In terms of outdoor retail stores in the USA, REI has an enormous influence. This is both good and bad: it’s ubiquitous presence and huge buying power can threaten smaller, locally owned businesses. On the other hand, it is a co-op which shares benefits back to members, supports some good outdoors initiatives, and provides affordable gear to millions of people.

REI has also taken some significant steps to reduce its environmental impact and has recently released an interesting update on it’s efforts to source all it’s electricity from renewable sources.

Employee Kirk Myers, writing on the REI blog, reports:

“As a co-op that knows that a life outdoors is a life well lived, we have long recognized the connection between energy use, climate change and the health of the outdoor places we love. Healthier outdoor places and a healthier planet can be a global outcome if there’s enough of a shift soon to renewable energy”.

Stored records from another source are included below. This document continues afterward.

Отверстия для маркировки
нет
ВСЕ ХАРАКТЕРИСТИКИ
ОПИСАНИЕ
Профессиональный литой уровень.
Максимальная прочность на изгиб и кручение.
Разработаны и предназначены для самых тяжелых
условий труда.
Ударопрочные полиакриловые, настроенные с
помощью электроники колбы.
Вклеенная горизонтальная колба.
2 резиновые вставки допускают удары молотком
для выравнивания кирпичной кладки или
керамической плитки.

They have been working for more than a decade to shift their energy sources to be fully renewable, while also tackling the question of energy efficiency in their stores and other operations:

“We started more than a decade ago on energy, sourcing 20 percent of REI’s power from renewable energy in 2006. Renewable energy was just becoming available—in fits and starts—and we pioneered with early green power offerings from utilities. We also aggressively focused on energy efficiency, as an unneeded kilowatt-hour of electricity is not only the greenest electricity but also the cheapest. Our continual efforts to make our stores and buildings more efficient has had great success: While our co-op has grown revenue 78 percent since 2008, our energy use (in this case, electricity for power and natural gas for heating) has been nearly flat, growing only 4.5 percent. Our buildings use about 25 percent less energy per square foot than they did in 2006.”

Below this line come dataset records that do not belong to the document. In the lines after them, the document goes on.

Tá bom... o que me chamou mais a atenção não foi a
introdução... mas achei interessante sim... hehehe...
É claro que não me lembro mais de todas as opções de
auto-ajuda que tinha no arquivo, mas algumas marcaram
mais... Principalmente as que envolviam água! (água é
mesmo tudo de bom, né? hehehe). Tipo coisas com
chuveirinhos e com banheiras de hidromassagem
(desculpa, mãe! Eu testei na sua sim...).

While the public energy debate often focuses on whether energy used is ‘clean’ (renewable) or ‘dirty’ (fossil fuel), energy efficiency often gets far less attention, yet is equally important:

“Our energy strategy is straightforward: use as little electricity as possible, generate as much renewable energy as we can through our own systems, and then obtain the rest of the electricity we need from other new and innovative renewable sources. With this work, our electricity has been 100 percent renewable since 2013 and we are committed to continuing to source 100 percent renewable energy in the future.”

“Over the past decade, our energy savings have contributed more than $20 million in savings to our co-op, allowing us to do more for our members and to support our investments in the trails and parks we enjoy.”

This is an impressive bit of work by a very influential player in the outdoor retail scene in North America. The blog post also provides ideas on how individuals can reduce their climate footprint by sourcing renewable energy.